- **Problems and tasks**
A. Repeat the passage of the Adam Wise biography from "RAF officer (1943–2008)" to "from late 1964.", substituting "Member of Parliament" for "Conservative MP".
B. In the Adam Wise biography, which squadron did Wise serve with while flying from RAF Khormaksar?
C. Write the next part of the Adam Wise biography, picking up after its last sentence.

- **Extract provided**
——————————
- Born: 1 August 1943 London, England
- Died: 14 February 2008 (aged 64) Winchester, England
- Allegiance: United Kingdom
- Branch: Royal Air Force
- Service years: 1964–1998
- Rank: Group Captain
- Service number: 2617194
- Commands: RAF Benson University of Wales Air Squadron
- Awards: Lieutenant of the Royal Victorian Order Member of the Order of the British Empire
- Spouse: Jill Amabel (nee Alington)
- Relations: Roy Wise (father)

= Adam Wise =

RAF officer (1943–2008)

Group Captain Adam Nugent Wise, (1 August 1943 – 14 February 2008) was a pilot, Equerry to Queen Elizabeth II, and Private Secretary and Equerry to Prince Andrew and Prince Edward from 1983 to 1987.

==Early life==
Born on 1 August 1943, Wise was the son of Conservative MP Roy Wise. He was educated at university (receiving a Bachelor of Arts), and the RAF College Cranwell from late 1964.

==Royal Air Force service==
Wise was a flight cadet at RAF Cranwell when he was commissioned pilot officer on 17 December 1965. He qualified as a pilot and was promoted to flying officer on 17 June 1966, and then flight lieutenant on 1 July 1968. He served with No. 21 Squadron RAF flying from RAF Khormaksar until 1968. He was appointed a Member of the Order of the British Empire in January 1977.
——————————
Saved entries:
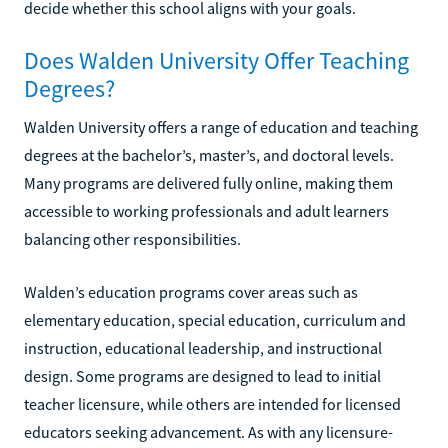
decide whether this school aligns with your goals.
Does Walden University Offer Teaching
Degrees?
Walden University offers a range of education and teaching
degrees at the bachelor’s, master’s, and doctoral levels.
Many programs are delivered fully online, making them
accessible to working professionals and adult learners
balancing other responsibilities.
Walden’s education programs cover areas such as
elementary education, special education, curriculum and
instruction, educational leadership, and instructional
design. Some programs are designed to lead to initial
teacher licensure, while others are intended for licensed
educators seeking advancement. As with any licensure-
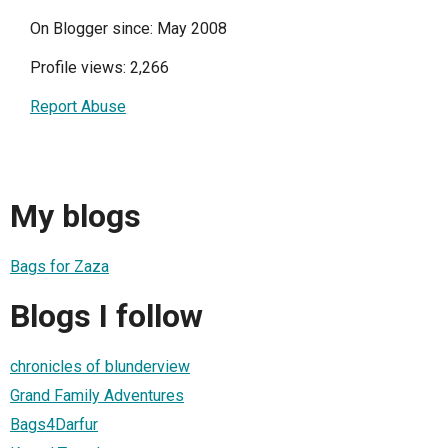
On Blogger since: May 2008
Profile views: 2,266
Report Abuse
My blogs
Bags for Zaza
Blogs I follow
chronicles of blunderview
Grand Family Adventures
Bags4Darfur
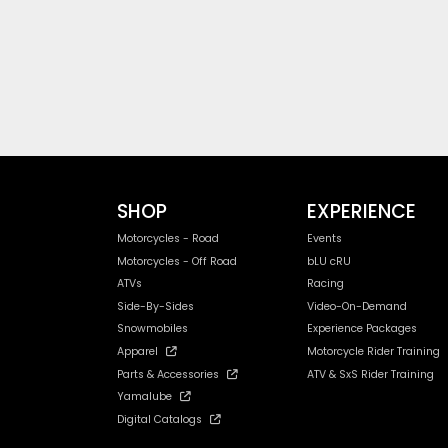
SHOP
EXPERIENCE
Motorcycles - Road
Events
Motorcycles - Off Road
bLU cRU
ATVs
Racing
Side-By-Sides
Video-On-Demand
Snowmobiles
Experience Packages
Apparel
Motorcycle Rider Training
Parts & Accessories
ATV & SxS Rider Training
Yamalube
Digital Catalogs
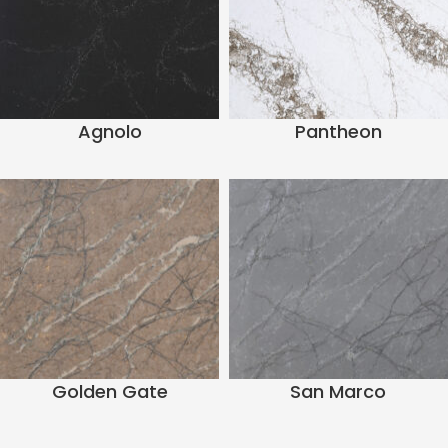
Agnolo
Pantheon
Golden Gate
San Marco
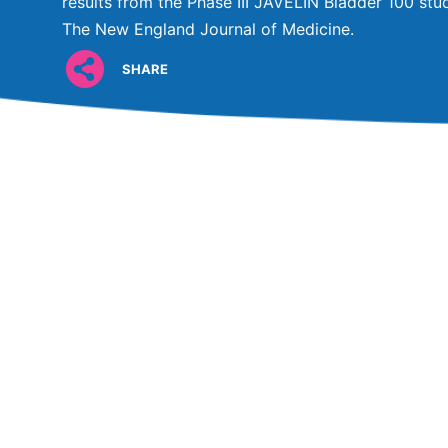
results from the Phase III JAVELIN Bladder 100 stud
The New England Journal of Medicine.
SHARE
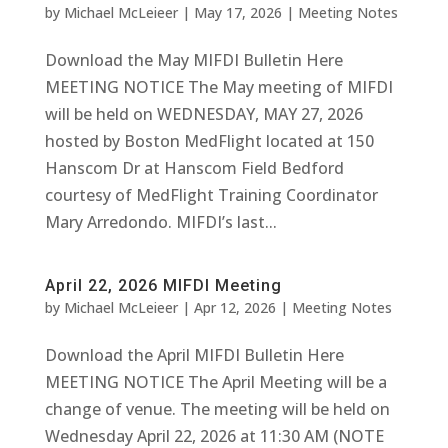
by
Michael McLeieer
|
May 17, 2026
|
Meeting Notes
Download the May MIFDI Bulletin Here
MEETING NOTICE The May meeting of MIFDI
will be held on WEDNESDAY, MAY 27, 2026
hosted by Boston MedFlight located at 150
Hanscom Dr at Hanscom Field Bedford
courtesy of MedFlight Training Coordinator
Mary Arredondo. MIFDI’s last...
April 22, 2026 MIFDI Meeting
by
Michael McLeieer
|
Apr 12, 2026
|
Meeting Notes
Download the April MIFDI Bulletin Here
MEETING NOTICE The April Meeting will be a
change of venue. The meeting will be held on
Wednesday April 22, 2026 at 11:30 AM (NOTE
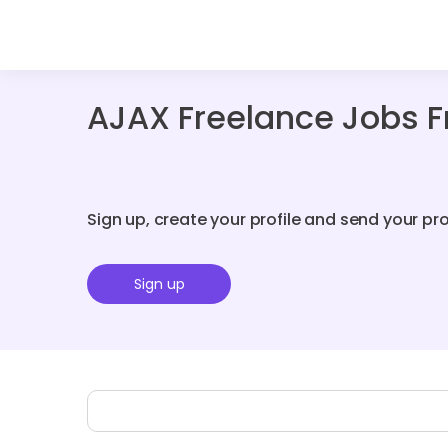
AJAX Freelance Jobs 
Sign up, create your profile and send your pr
Sign up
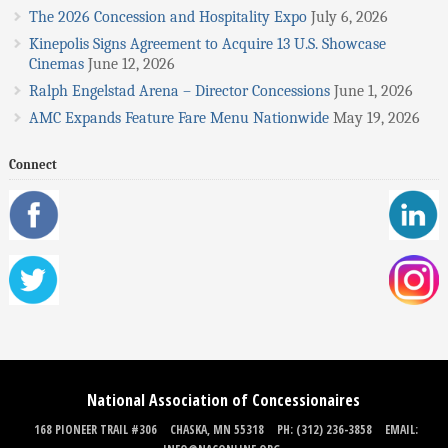
The 2026 Concession and Hospitality Expo
July 6, 2026
Kinepolis Signs Agreement to Acquire 13 U.S. Showcase
Cinemas
June 12, 2026
Ralph Engelstad Arena – Director Concessions
June 1, 2026
AMC Expands Feature Fare Menu Nationwide
May 19, 2026
Connect
National Association of Concessionaires
168 PIONEER TRAIL #306
CHASKA, MN 55318
PH: (312) 236-3858
EMAIL:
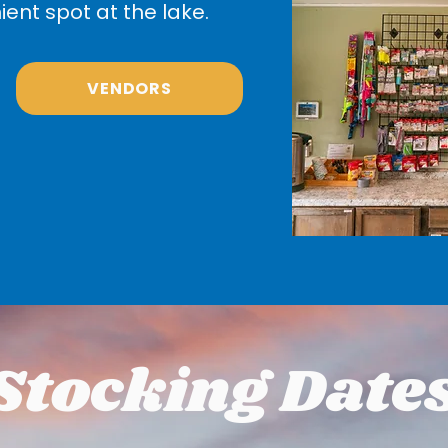
ent spot at the lake.
VENDORS
Stocking Date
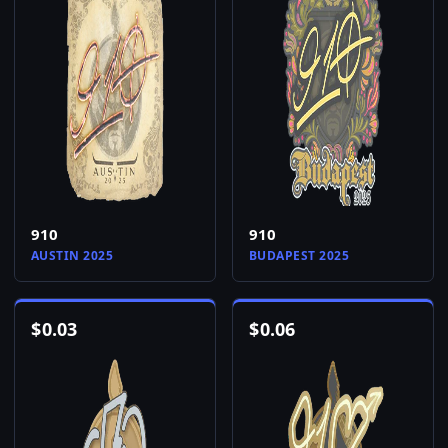
910
910
AUSTIN 2025
BUDAPEST 2025
$
0.03
$
0.06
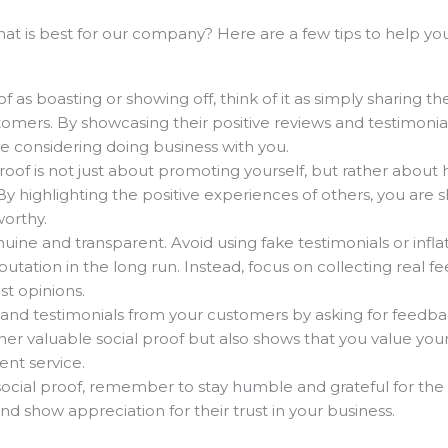
what is best for our company? Here are a few tips to help 
f as boasting or showing off, think of it as simply sharing th
omers. By showcasing their positive reviews and testimonial
e considering doing business with you.
oof is not just about promoting yourself, but rather about 
 highlighting the positive experiences of others, you are 
worthy.
uine and transparent. Avoid using fake testimonials or infla
utation in the long run. Instead, focus on collecting real 
st opinions.
and testimonials from your customers by asking for feedbac
ther valuable social proof but also shows that you value you
ent service.
social proof, remember to stay humble and grateful for the
 show appreciation for their trust in your business.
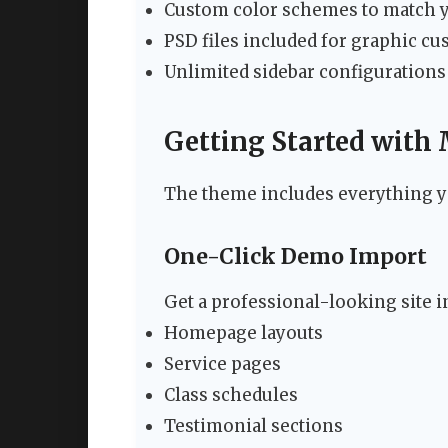
Custom color schemes to match 
PSD files included for graphic c
Unlimited sidebar configurations
Getting Started with
The theme includes everything yo
One-Click Demo Import
Get a professional-looking site 
Homepage layouts
Service pages
Class schedules
Testimonial sections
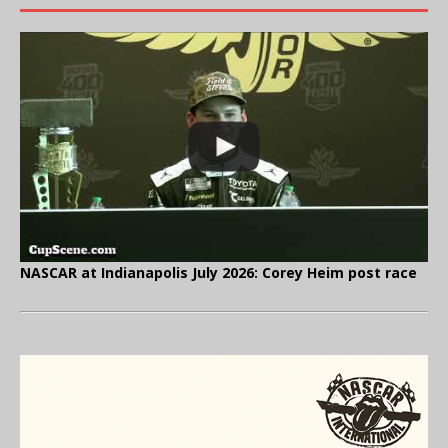
NASCAR at Indianapolis July 2026: Corey Heim post race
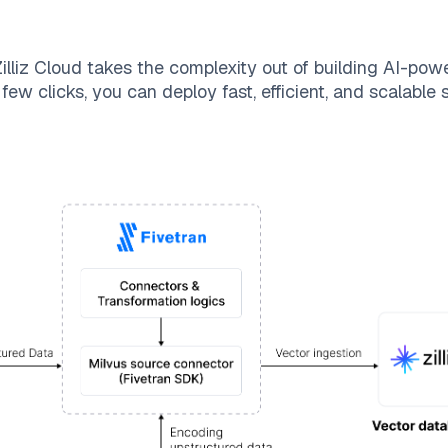
illiz Cloud
takes the complexity out of building AI-pow
few clicks, you can deploy fast, efficient, and scalable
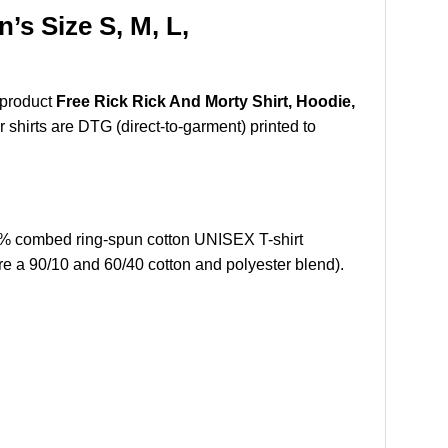
’s Size S, M, L,
 product
Free Rick Rick And Morty Shirt, Hoodie,
r shirts are DTG (direct-to-garment) printed to
0% combed ring-spun cotton UNISEX T-shirt
re a 90/10 and 60/40 cotton and polyester blend).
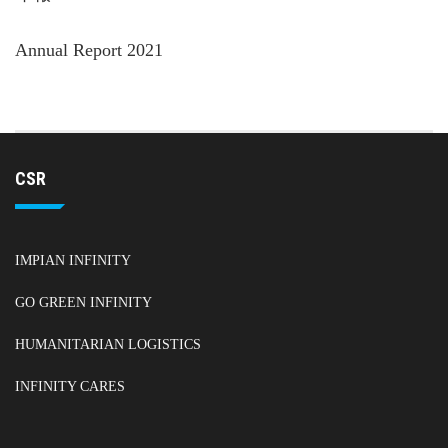
Annual Report 2021
CSR
IMPIAN INFINITY
GO GREEN INFINITY
HUMANITARIAN LOGISTICS
INFINITY CARES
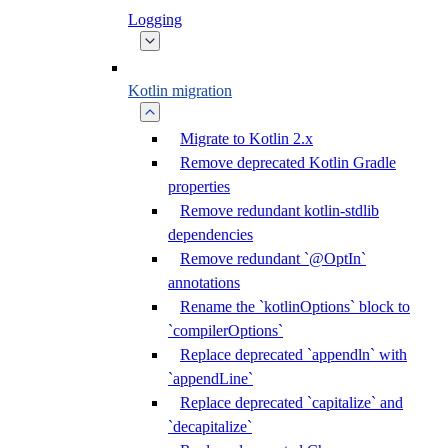
Logging
Kotlin migration
Migrate to Kotlin 2.x
Remove deprecated Kotlin Gradle
properties
Remove redundant kotlin-stdlib
dependencies
Remove redundant `@OptIn`
annotations
Rename the `kotlinOptions` block to
`compilerOptions`
Replace deprecated `appendln` with
`appendLine`
Replace deprecated `capitalize` and
`decapitalize`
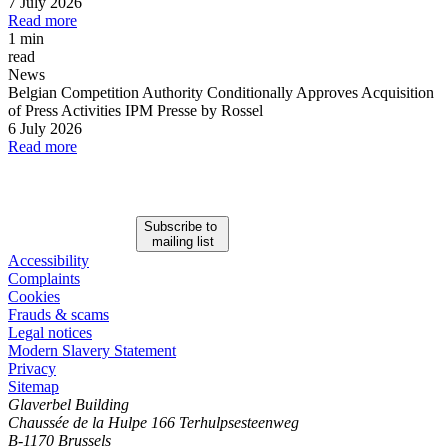
7 July 2026
Read more
1 min
read
News
Belgian Competition Authority Conditionally Approves Acquisition
of Press Activities IPM Presse by Rossel
6 July 2026
Read more
Subscribe to
mailing list
Accessibility
Complaints
Cookies
Frauds & scams
Legal notices
Modern Slavery Statement
Privacy
Sitemap
Glaverbel Building
Chaussée de la Hulpe 166 Terhulpsesteenweg
B-1170 Brussels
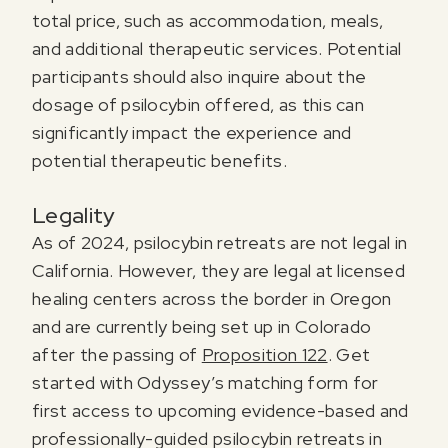
total price, such as accommodation, meals,
and additional therapeutic services. Potential
participants should also inquire about the
dosage of psilocybin offered, as this can
significantly impact the experience and
potential therapeutic benefits.
Legality
As of 2024, psilocybin retreats are not legal in
California. However, they are legal at licensed
healing centers across the border in Oregon
and are currently being set up in Colorado
after the passing of
Proposition 122
. Get
started with Odyssey’s matching form for
first access to upcoming evidence-based and
professionally-guided psilocybin retreats in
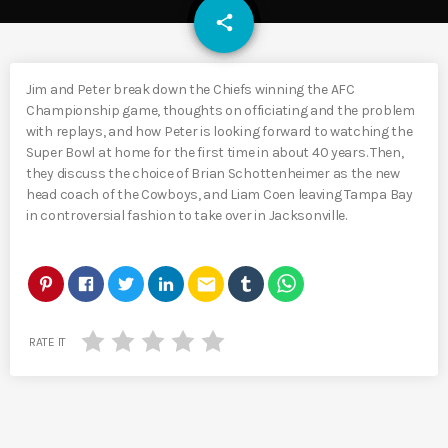
email
share
Jim and Peter break down the Chiefs winning the AFC
Championship game, thoughts on officiating and the problem
with replays, and how Peter is looking forward to watching the
Super Bowl at home for the first time in about 40 years. Then,
they discuss the choice of Brian Schottenheimer as the new
head coach of the Cowboys, and Liam Coen leaving Tampa Bay
in controversial fashion to take over in Jacksonville.
email
RATE IT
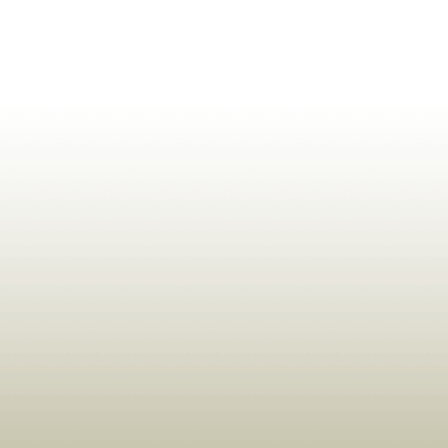
ldrens,Learning,Historic,Astrology,Numerology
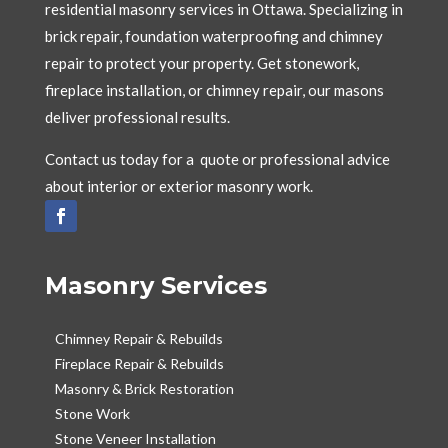
residential masonry services in Ottawa. Specializing in
brick repair, foundation waterproofing and chimney
repair to protect your property. Get stonework,
fireplace installation, or chimney repair, our masons
deliver professional results.
Contact us today for a quote or professional advice
about interior or exterior masonry work.
Masonry Services
Chimney Repair & Rebuilds
Fireplace Repair & Rebuilds
Masonry & Brick Restoration
Stone Work
Stone Veneer Installation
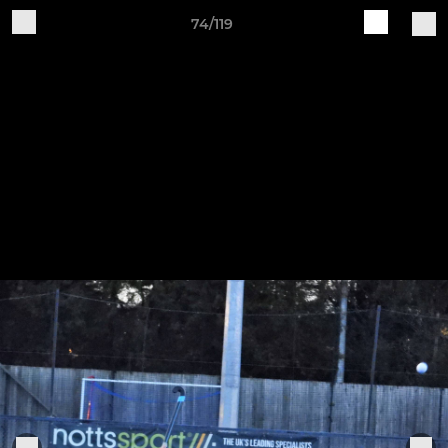
74/119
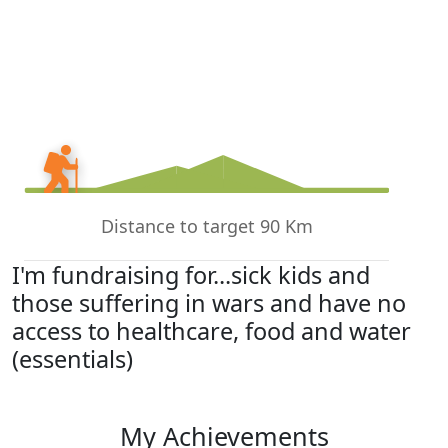
Distance to target 90 Km
I'm fundraising for...sick kids and
those suffering in wars and have no
access to healthcare, food and water
(essentials)
My Achievements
——————————
- **Answers by item**
A.
RAF officer (1943–2008)

Group Captain Adam Nugent Wise, (1 August 1943 – 14 February 2008) was a pilot, Equerry to Queen Elizabeth II, and Private Secretary and Equerry to Prince Andrew and Prince Edward from 1983 to 1987.

==Early life==
Born on 1 August 1943, Wise was the son of Member of Parliament Roy Wise. He was educated at university (receiving a Bachelor of Arts), and the RAF College Cranwell from late 1964.

B. No. 21 Squadron RAF

C.
Wise qualified as a First Class Interpreter, and attended the Joint Service Defence College. He was promoted squadron leader on 1 January 1978, and posted to command the University of Wales Air Squadron until 1983, flying Scottish Aviation Bulldogs.

As a squadron leader, Wise was Equerry to The Queen from 1980 to 21 October 1983. Following his service, he was appointed a Lieutenant of the Royal Victorian Order in October 1983. He was then appointed Private Secretary and Equerry to Prince Andrew and Prince Edward from 21 October 1983, until 1 August 1987. On 1 July 1984 he was promoted to wing commander.

On 16 December 1983 he married Jill Amabel Alington, daughter of Cyril Geoffrey Marmaduke Alington of Swinhope (in West Lindsey, Lincolnshire), and Helen Amabel née Westmacott, with whom he had two children, Sophia Katherine Cassandra and Alexander Geoffrey Roy.

From 30 March 1988 he was on the staff of the RAF College, Cranwell, and on 17 November 1989 he became Director of the University Air Squadrons. He was promoted to group captain on 1 July 1990, and was Station Commander of RAF Benson from 1992 to 1994. On 18 November 1991, he was appointed Aide-de-Camp to The Queen a role he fulfilled until 10 December 1993.

He served as a company director at 16 SUTHERLAND STREET LIMITED from 31 January 1992 to 14 February 2008.

Wise served as Military and Air Attaché at the British Embassy in Madrid, Spain, from 1993 to 1997 and retired on 1 August 1998.

==Later years==
Wise died on 14 February 2008 at Royal Hampshire County Hospital.